Split the saved_model into:

  • detection (accelerate with TensorRT)
  • backbone (accelerate with TensorRT)
  • metrabs head (run as is)

I was then able to convert the first two into tensorrt models. the metrabs head have some operations in them that tensorrt does not like, but since they are just the last layer and some function wrappers, they run very fast in tensorflow using the C-API.
I then wrapped these three models in C++ code and get the following timings on an RTX2070:

model fps
efficientnet-l 37
efficientnet-s 50
resnet50 58
resnet152 45

check it out:
https://github.com/tobibaum/metrabs_trt

@isarandi it would be great, if you could have a look over my approach and check whether I made any breaking mistakes. thanks!!

good job

@tobibaum Thank you very much for you great how to!
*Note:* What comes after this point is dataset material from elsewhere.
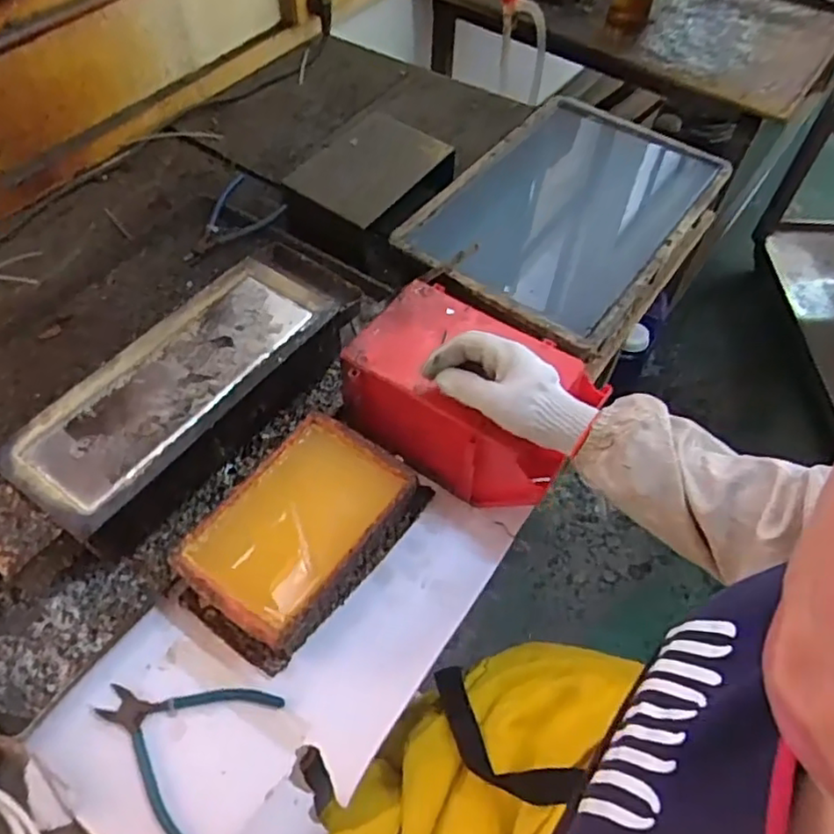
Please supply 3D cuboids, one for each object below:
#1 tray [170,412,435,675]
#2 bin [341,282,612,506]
[{"bbox_3d":[-0.108,0.110,0.611,0.133,0.065,0.216,31,60,19],"label":"tray"},{"bbox_3d":[0.052,-0.019,0.655,0.226,0.114,0.142,29,60,18],"label":"bin"}]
With your help, I was able to generate the onnx and plan file of the backbone. Until now, I did not the last step (Compile Your C++ Version). I would prefer a python version because otherwise I have to build a cpp extension for that. For my python version I used the engine and inference code of the Nvidia tutorial. But now I get the error

[01/06/2022-14:52:12] [TRT] [I] [MemUsageChange] Init cuBLAS/cuBLASLt: CPU +0, GPU +8, now: CPU 7518, GPU 9372 (MiB)
[01/06/2022-14:52:12] [TRT] [I] [MemUsageChange] Init cuDNN: CPU +0, GPU +10, now: CPU 7518, GPU 9382 (MiB)
[01/06/2022-14:52:12] [TRT] [I] [MemUsageChange] TensorRT-managed allocation in IExecutionContext creation: CPU +0, GPU +27, now: CPU 0, GPU 248 (MiB)
[01/06/2022-14:52:12] [TRT] [E] 1: Unexpected exception 

Cuda, Tensorrt and all other needed libraries are natively installed on my system. The outgoing data consists completely of zeros and there is no error in the python code. Do you have experience with that?
Does this approach also work if I set a dynamic input size in the signature? In my use case I have to change my batch size dynamically during runtime. Sorry for these questions but tensorrt is completely new to me.

In the next step, I will try your c++ version. Maybe that works for me.

Hey @Basti110 ,

unfortunately I cannot tell what the error might be here. could you try to run the nvidia inference engine with their models to pinpoint whether the problem is in the setup or the compiled model?

cheers!

Hey,

I think it is only a problem in the python enviroment. The C++ version with tiny-tensorrt works! Thank You.

Thanks for testing my implementation :)